Yeah. If the primary reason to have stable and linear and whatnot in the names is so that introspection can be used on them, then UDAs will work fine for that. Where it's stickier is if you're just calling them in generic code, since then you have no protection against the complexity changing when the container being used changes. But pretty much no one is going to be wanting to use stuff like stableLinearInsert or stable.linear.insert in their code instead of insert. So, while having the complexity be part of the API has some serious advantages, it's not user-friendly for normal use, whereas the UDAs put you somewhere in between not having the complexity in the API at all and forcing everyone to type out the complexity every time they use a function.

- Jonathan M Davis

On Friday, 4 December 2015 at 09:17:07 UTC, Ola Fosheim Grøstad wrote:
> On Friday, 4 December 2015 at 09:09:35 UTC, ZombineDev wrote:
>> and space complexity (the correctness is given). Otherwise, designing large systems becomes impossible, because all large systems have hard performance requirements.
>
> I am sorry to say this, but hard performance requirements require O(1) on everything.

Only when dealing with an arbitrary number of elements. O(n^2) could be fine if you know for a fact that you're always dealing with a very small number of elements. And some algorithms with worse complexity are actually faster than algorithms with lower complexity when dealing with a small number of elements - particularly since with a small number of elements, the coefficients can matter a lot more than n. So, really, to know which algorithm is appropriate, you need to know how it's actually going to be used in the program in question and how different algorithms perform there. O(1) is definitely better, but it's not necessarily required.

But yes, if you're dealing with an arbitrarily large number of elements, anything worse than O(1) isn't going to cut it if you have hard performance requirements.

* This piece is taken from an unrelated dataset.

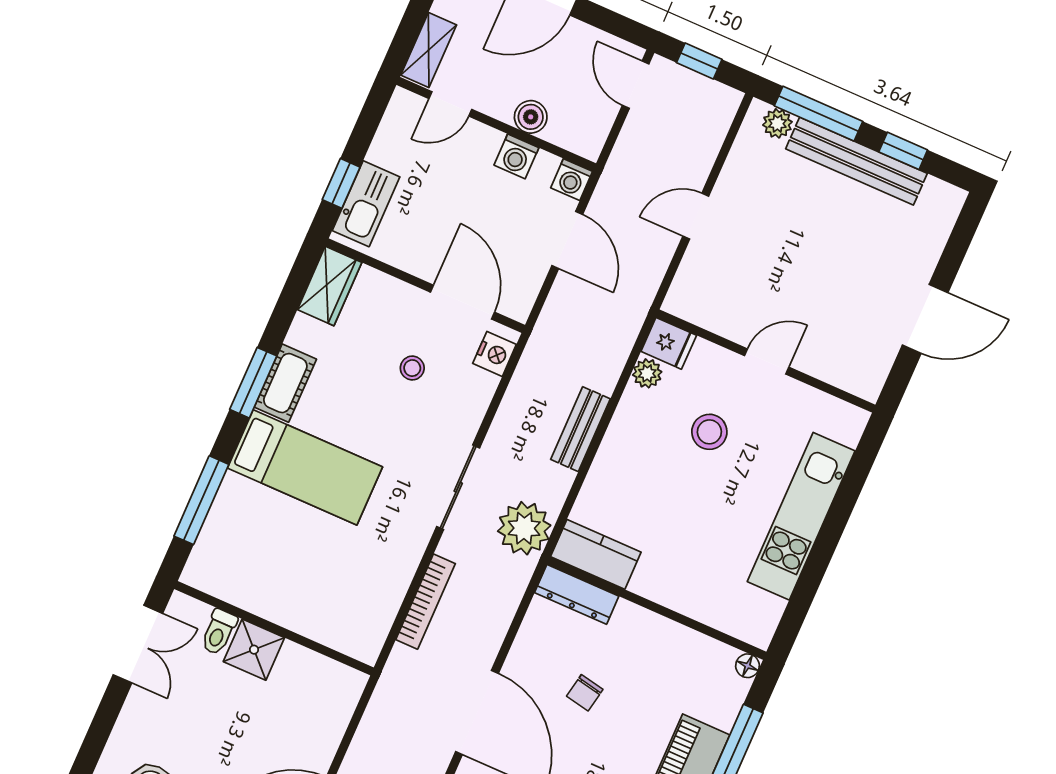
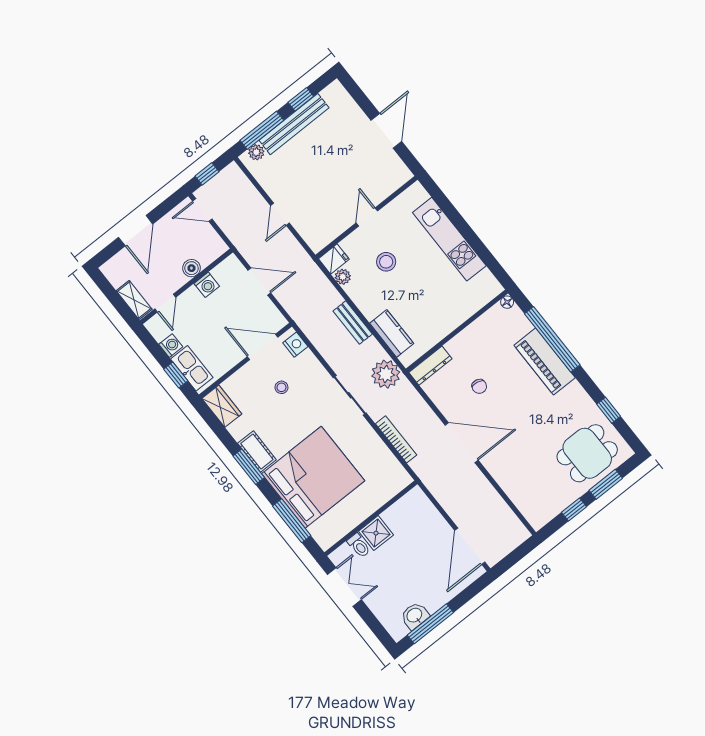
washing machine: (572, 180) -> (171, 346), moved, turned -90
bed: (305, 467) -> (313, 477), width x2.04
kitchen counter: (596, 554) -> (392, 333), moved, turned 90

> Big-Oh tells you essentially very little if it is more than O(1). Quick sort and insertion sort are O(N^2), bucket sort is O(N). That does not make bucket sort faster than quick sort or even insertion sort on a specific case as it is dominated by the number of possible values.

Yeah. Really, Big-Oh tells you something about the worst case with an arbitrary number of elements. What actually happens in the program depends heavily on the number of elements which are actually involved. With large numbers of elements, Big-Oh starts mattering, but if the number of elements isn't large, then coefficients and minor implementation details of an algorithm start mattering a lot more than its conceptual worst case.

Still, in general, it's better to be aware of algorithmic complexity and favor algorithms with lower complexity until you need to optimize the code based on your specific use case and determine that a higher complexity algorithm actually performs better in that specific use case.

- Jonathan M Davis